May I, at this point, Mr. President, pay tribute to all the national Red Cross, Red Crescent and Red Lion and Sun Societies which so generously gave their uninterrupted support to the relief action - and also acknowledge the extremely efficient and economic way in which the operation has been carried out by our partner, the League of Red Cross Societies. Let me in this context simply mention that he administrative costs have been kept down to about 21/2%of the total cost of the operation. What impresses me most, however, when I consider the co-operation between us, is this: seldom has a refugee situation benefitted from a larger range of support than this one. The list of contributors shows a near universality in contribution and support. Nothing could better highlight the purely humanitarian and non-political character of our joint action. I think, Mr. President, that this is an achievement, a development in refugee work that we have to note and to remember for the future.

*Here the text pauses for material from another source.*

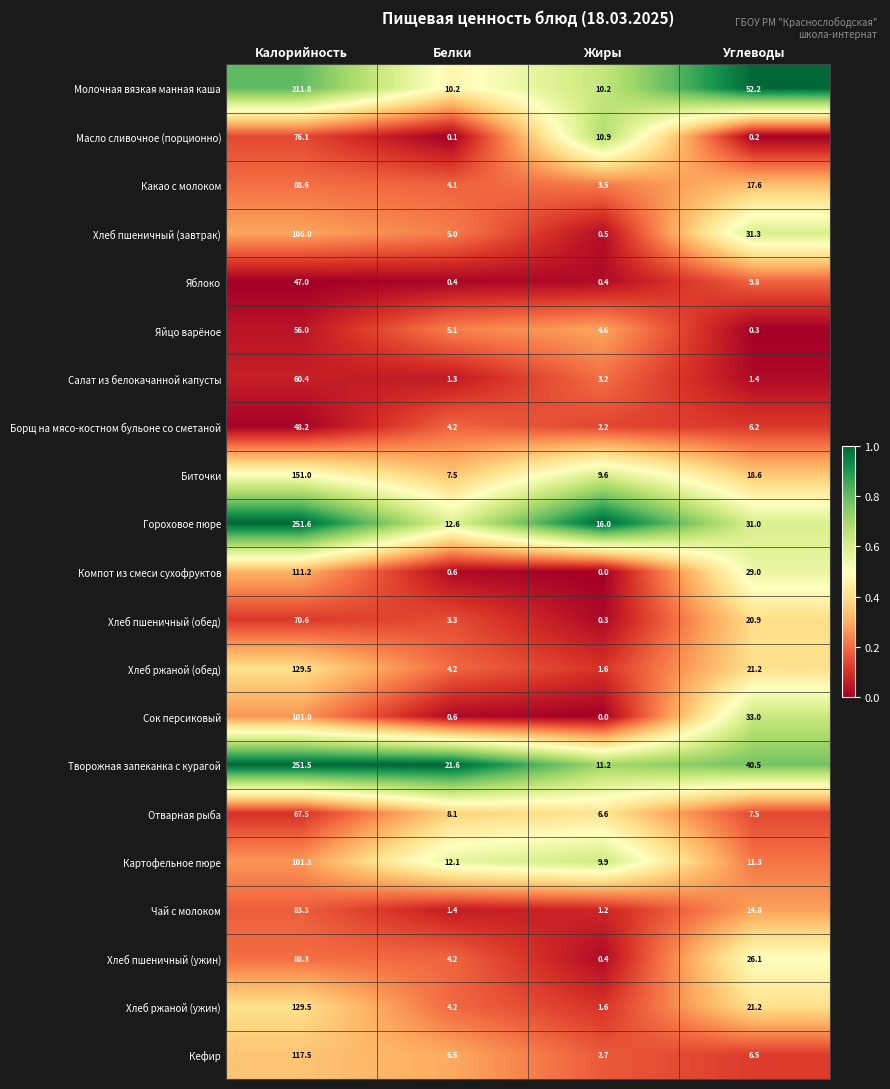

What is the difference between the second highest and second lowest values in the Отварная рыба series?

0.6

And speaking of the future, Mr. President, the operation in North Africa is not yet over. The refugees are still there and are still in need. We still have to provide relief, and to forestall any interruption in the flow of relief - we must continue to plan. Even if we do hope that the end of the operation may not be too far away, we have to prepare our plans in such a way that the continuity of our operation can be assured. So we have actually, consulting with the League, established an operational budget for 1962. This budget foresees over $8 million, of which over $6 million were estimated to be received in kind and $2,200,000 estimated to be required in cash. These figures seem very impressive but when you bear in mind that they cover the vital needs of almost 300,000 people, you will see that the per capita amount required is almost incredibly small, just over $2 per head per month. As our co-operation is now conceived, it is the main task of my Office to find the $2 million cash contributions. As in other operations of this kind, we have sometimes had inevitable difficulties but the operation has never been in jeopardy because of lack of funds. I am confident - and I base myself upon the reactions from governments and from private organisations to my appeals for help - I am confident that we shall not fail - or rather we shall not be let down - in the future either.

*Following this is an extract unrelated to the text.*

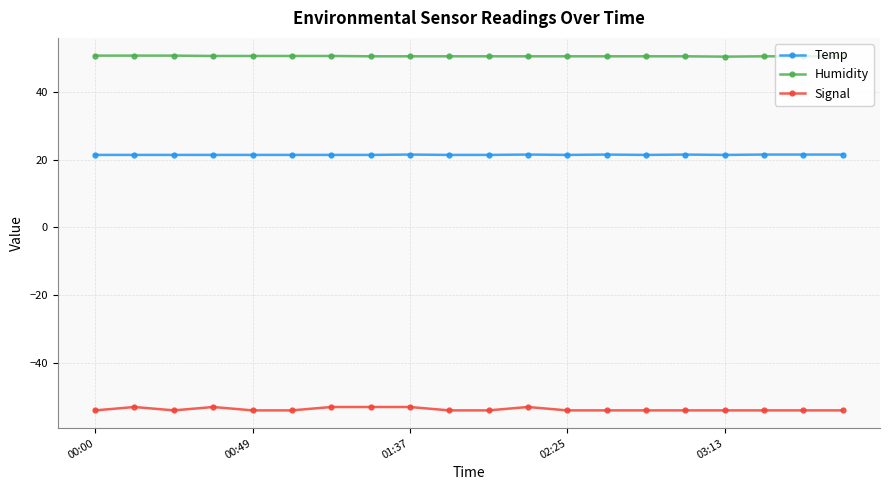

What are all the series names shown in the legend?

Temp, Humidity, Signal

I am aware, of course, that your Assembly will want to review the question of the League's continued participation in the operation I realise that the League was and is considering the possibility of withdrawing from the operation. In fact last year's General Assembly resolution requested me to made appropriate alternative arrangements in the event that this should happen.

Mr. President - my colleagues and I have given the most careful study to this question, and I have to tell you that we have not found any alternative that would guarantee the same universality of support and the same efficiency of action.

However, it is not for me. Mr. President, to tell this gathering what decisions it ought to take, but since you have given me the privilege of addressing you from this rostrum I felt it my duty to present to you as clearly as possible how I see this problem from the perspective of my Office.